:: Passage for review ::

◆ ◆ ◆

Android Pentesting

Learning Resourses

Diving Deep: A Comprehensive Guide to Android Penetration Testing — Part 1Medium

Diving Deep: A Comprehensive Guide to Android Penetration Testing — Part 2Medium

Diving Deep: A Comprehensive Guide to Android Penetration Testing — Part 3Medium

---

----------------------------------------------------------------

Virtual Android Emulators:

1. Android Studio: https://developer.android.com/studio

2. MEmu emulator: https://www.memuplay.com/

3. Genymotion: https://www.genymotion.com

4. NoxPlayer: https://www.bignox.com

----------------------------------------------------------------

Step 1: Use Rooted device/emulator:

----------------------------------------------------------------

---

Step 2: Python frida packages installation in Windows:

Python frida packages installation. 
Install Python for windows from here: https://www.python.org/downloads/windows/
We need to install some python packages for frida server.

◆ ◆ ◆

:: Tasks ::
• 1. Answer these from the Android pentesting notes.
(a) What web address is listed for Genymotion?
(b) What does Step 1 say to use?
(c) From what address do the notes say to install Python for Windows?
• 2. Copy the Android pentesting notes word for word, covering the stretch from "Step 1: Use" through "for frida server.".

:: Information given ::
◆ ◆ ◆

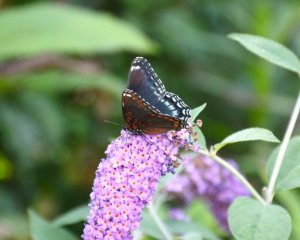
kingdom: Animalia
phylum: Arthropoda
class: Insecta
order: Lepidoptera
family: Nymphalidae
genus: Limenitis
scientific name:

◆ ◆ ◆

:: Responses to the exercise ::
• 1.
(a) https://www.genymotion.com
(b) A rooted device or emulator.
(c) https://www.python.org/downloads/windows/

• 2.
Step 1: Use Rooted device/emulator:

----------------------------------------------------------------

---

Step 2: Python frida packages installation in Windows:

Python frida packages installation. 
Install Python for windows from here: https://www.python.org/downloads/windows/
We need to install some python packages for frida server.